**EXERCISE REQUIREMENTS**: Collect each line of the records containing the string "left".

════════

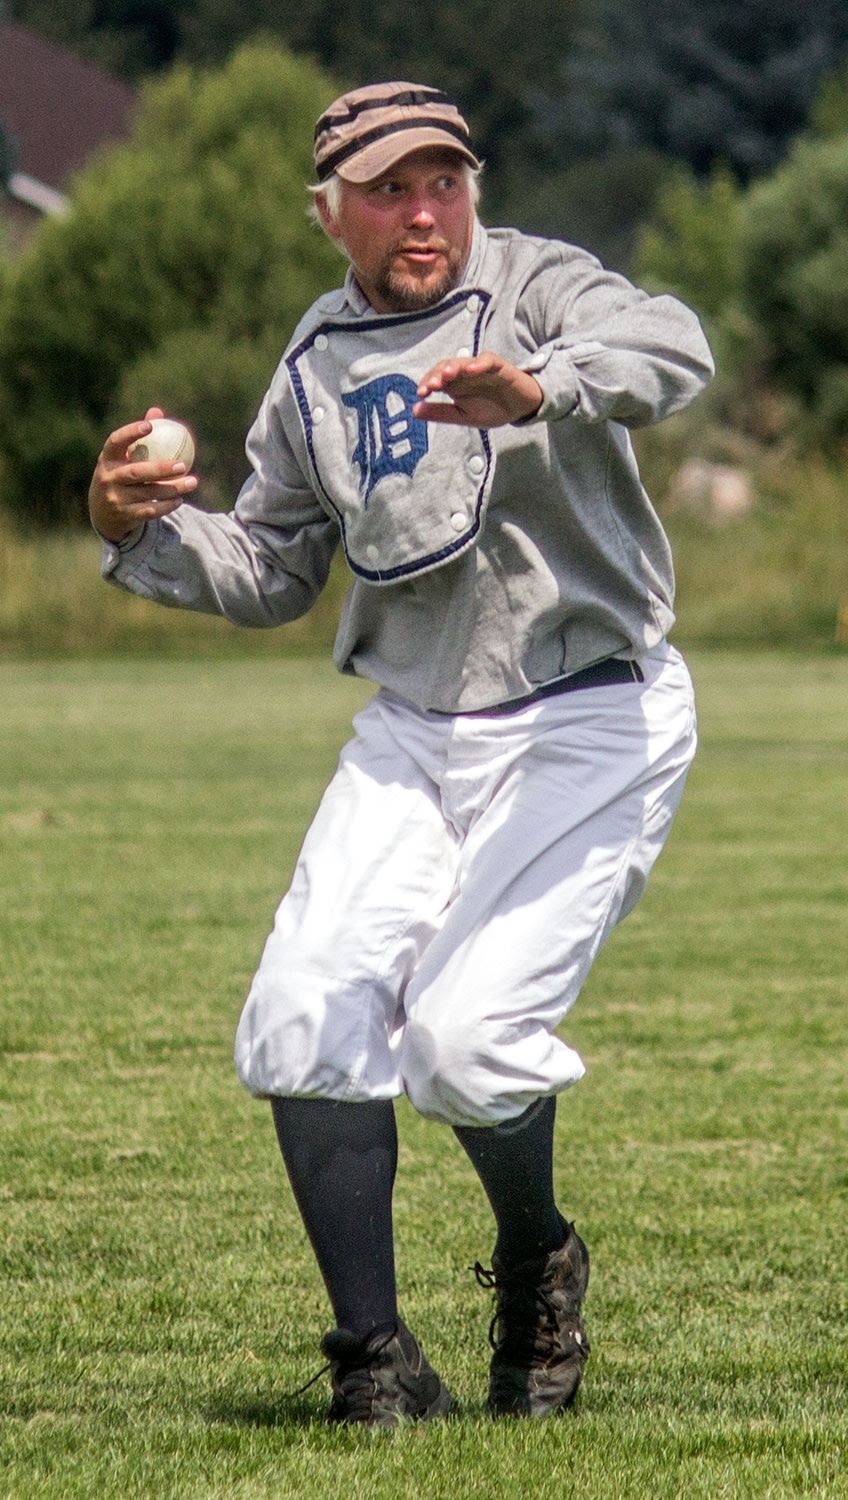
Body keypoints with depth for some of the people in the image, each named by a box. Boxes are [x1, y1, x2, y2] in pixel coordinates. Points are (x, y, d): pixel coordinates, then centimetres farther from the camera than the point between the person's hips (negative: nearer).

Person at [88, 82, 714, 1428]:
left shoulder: (532, 285, -10)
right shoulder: (316, 367, 8)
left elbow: (671, 350, -32)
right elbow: (270, 571, 19)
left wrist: (534, 389, -51)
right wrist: (140, 532, 0)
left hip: (588, 730, -6)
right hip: (413, 734, 6)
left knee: (463, 1040, -15)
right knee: (305, 1021, -9)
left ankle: (536, 1268, 17)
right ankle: (376, 1360, 3)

════════

**REPLY TO THE EXERCISE**:
left shoulder: (532, 285, -10)
left elbow: (671, 350, -32)
left wrist: (534, 389, -51)
left hip: (588, 730, -6)
left knee: (463, 1040, -15)
left ankle: (536, 1268, 17)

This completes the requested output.